Setting Up Your Python Environment
A modern Python development setup involves three key components: the Python interpreter itself, a code editor, and a tool to manage project-specific dependencies. For this tutorial, we'll discuss how to set up Visual Studio Code (VS Code) as our editor and uv for environment and package management.
Installing VS Code:
You can download and install VS Code from the official website.
Installing uv:
uv is installed via a platform-specific command. Execute the appropriate command in your terminal.
Windows:
powershell -ExecutionPolicy ByPass -c "irm https://astral.sh/uv/install.ps1 | iex"macOS / Linux:
curl -LsSf https://astral.sh/uv/install.sh | sh
After installation, restart your terminal session and verify the installation by checking the version:
uv --version
Setting Up Your Coding Environment:
In order to set up your coding environment, VS Code and uv are all we need. To set up your coding environment, follow these steps:
Open VS Code In Your Project Directory
Create a new directory for your project and navigate to it in your terminal. Then open the directory in VS Code by running code ..
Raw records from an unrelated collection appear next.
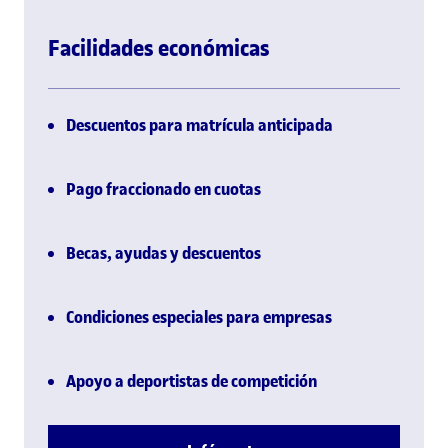
Facilidades económicas
Descuentos para matrícula anticipada
Pago fraccionado en cuotas
Becas, ayudas y descuentos
Condiciones especiales para empresas
Apoyo a deportistas de competición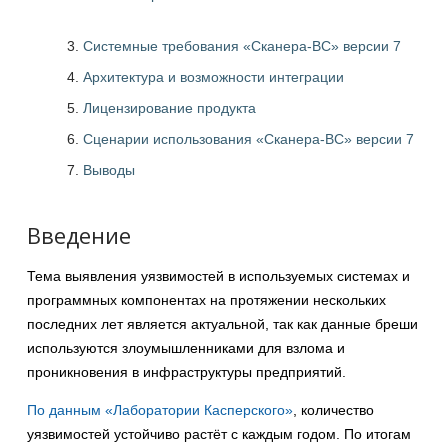
Системные требования «Сканера-ВС» версии 7
Архитектура и возможности интеграции
Лицензирование продукта
Сценарии использования «Сканера-ВС» версии 7
Выводы
Введение
Тема выявления уязвимостей в используемых системах и
программных компонентах на протяжении нескольких
последних лет является актуальной, так как данные бреши
используются злоумышленниками для взлома и
проникновения в инфраструктуры предприятий.
По данным «Лаборатории Касперского»
, количество
уязвимостей устойчиво растёт с каждым годом. По итогам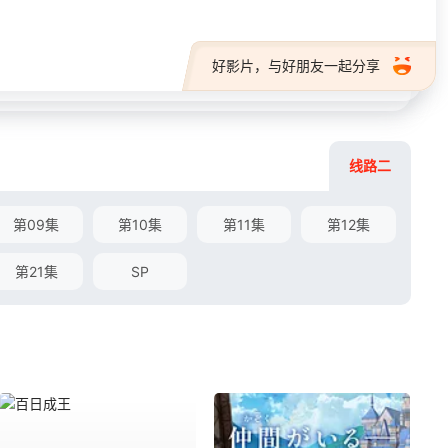
好影片，与好朋友一起分享
线路二
第09集
第10集
第11集
第12集
第21集
SP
Create a Virtual Environment
Create a virtual environment and set it as the default interpreter for VS Code. You can do this from VS Code by navigating to the terminal and running uv venv. This will download and install the latest version of python and will create a .venv directory in your project directory with the virtual environment. If you would like to use a specific version of Python, you can use the --python flag. For example, to use Python 3.12, you would run uv venv --python 3.12. To select the interpreter, open the command palette in VS Code by pressing Ctrl+Shift+P and typing Python: Select Interpreter. Then select the interpreter located in the .venv/Scripts (or .venv/bin) directory.

Run Some Code
Run some code to verify that the virtual environment is working. First create a file called hello_world.py and add the following code:
print("Hello, World!")
Then press the play button in the top right of the editor or press Ctrl+Alt+N to run the code.

Now You're Set!
You can now create and run Python files in your project directory.